Dans l’Orient arabe et partiellement en Tunisie, le XIXe siècle et le début du XXe ont vu, sous la direction de l’aristocratie et de la bourgeoisie, se poursuivre une européanisation limitée des institutions, de la vie quotidienne, des mœurs, des goûts. Une certaine synthèse s’est faite entre la tradition culturelle orientale d’idéologie musulmane et la culture bourgeoise européenne. Au Maroc, il n’y a rien eu de semblable, la bourgeoisie et l’aristocratie ayant gardé jusque tout récemment, à peu près intacts, leurs cadres de vie et de pensée médiévaux, tandis que les Français introduisaient un mode de vie tout moderne parallèlement. En Algérie, la situation était encore différente. Une certaine synthèse ne se faisait que dans des milieux très limités. D’un côté, il y avait assimilation complète au mode de vie et aux valeurs du pays colonisateur, on ignorait l’arabe, etc. D’un autre côté, les masses populaires non assimilées voyaient leurs traditions culturelles réduites à quelques vestiges squelettiques par la « clochardisation » générale du pays.

LE CHOIX ALGERIEN

Les nouvelles générations algériennes ont donc la voie libre. D’une part le contact direct, dépourvu du voile des mystifications idéologiques, avec le monde moderne leur fait aborder les problèmes actuels avec un maximum de liberté d’esprit. D’autre part, à la recherche de leurs traditions perdues, elles se tournent, il est vrai, avec anxiété et espoir vers leur passé culturel, le passé musulman et arabe. Mais, nous le savons, les idéologies et particulièrement les idéologies religieuses sont souvent des formes où un nouveau contenu peut être insufflé. Cela est tout particulièrement aisé quand, comme en Algérie, les cadres chargés de transmettre les interprétations des siècles passés, de transmettre le sens traditionnel des idées de base, ont été discrédités ou décimé.

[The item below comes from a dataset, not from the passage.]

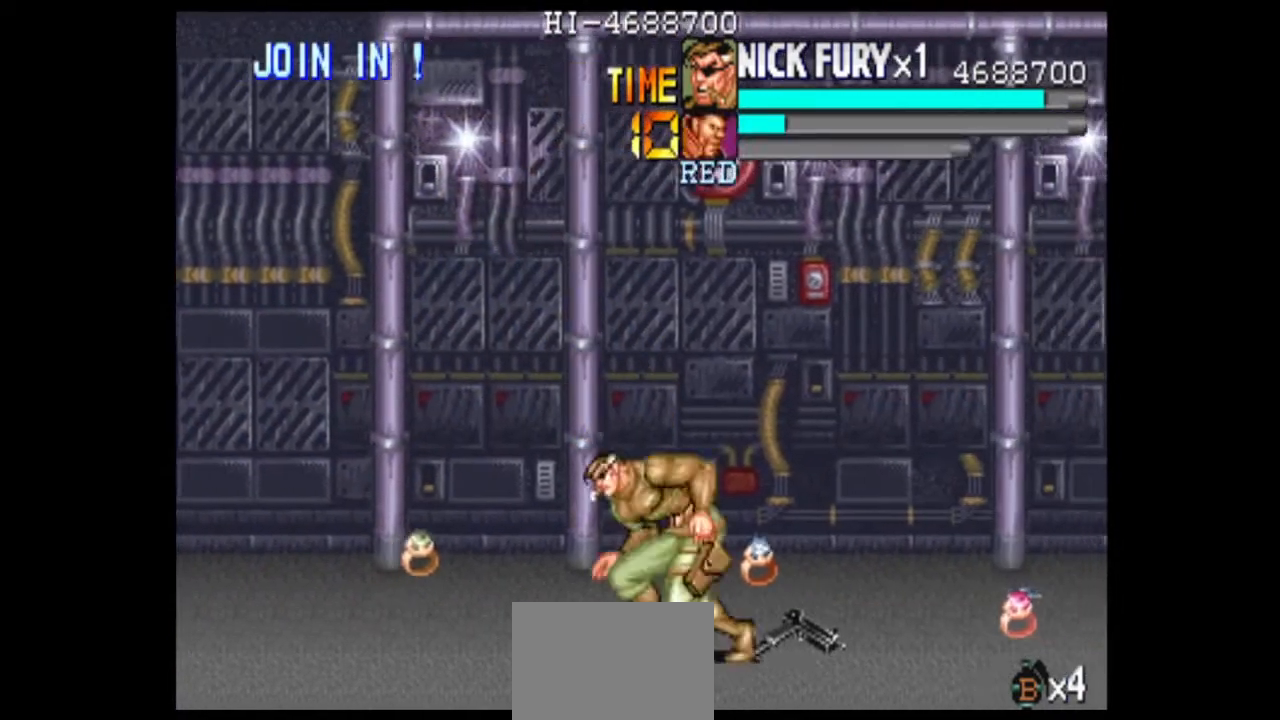
{"dt_ms": 500, "buttons": [], "left_stick": "left", "events": [[208, "left_stick", "left"]]}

On ne peut prévoir dans quelle mesure le nouvel esprit sera moulé dans le cadre islamique. Celui-ci est beaucoup plus souple qu’on ne le croit habituellement, comme le montre l’histoire idéologique du Moyen-Age musulman. Mais la force des nécessités nouvelles, leur prise de conscience par les générations révolutionnaires sont telles que, s’il y avait résistance ou incompatibilité, ce serait le moule qui serait brisé. Si se développait une lutte de classes ou de tendances, il est vraisemblable que la tendance réactionnaire trouverait commode de se saisir du drapeau de l’Islam pour masquer ses vrais buts et mystifier les masses. La tendance progressive aurait alors le choix entre une autre interprétation de l’Islam et une orientation délibérément laïque. Nul ne peut prévoir quelle serait l’option retenue.

Que la forme musulmane soit ou non maintenue, l’esprit de la révolution algérienne ne sera pas aisément mis en veilleuse. A la base, il y a là une tendance à la liberté d’esprit, à une orientation positive envers le monde moderne, un rejet des idéologies mystificatrices qui le méprisent en principe tout en acceptant les seules recettes permettant la domination pratique des exploités. Il y a là une orientation révolutionnaire vers la transformation dirigée des structures sociales comme condition de libération à l’égard de toute une série de causes d’oppression.

On ne peut être certain, dans l’Algérie de demain, de la victoire définitive de cet esprit révolutionnaire et d’ailleurs aucune victoire n’est définitive. Mais on peut être certain de sa force et de son dynamisme. On peut être certain aussi de sa puissance de contagion à l’égard du reste du Maghreb. Les parentés culturelles sont trop étroites (comme on a essayé de le montrer rapidement ci-dessus) pour que les mêmes problèmes ne soient pas saisis de la même façon en Tunisie et au Maroc, pour que les solutions algériennes, théoriques et pratiques, n’y trouvent pas un écho profond.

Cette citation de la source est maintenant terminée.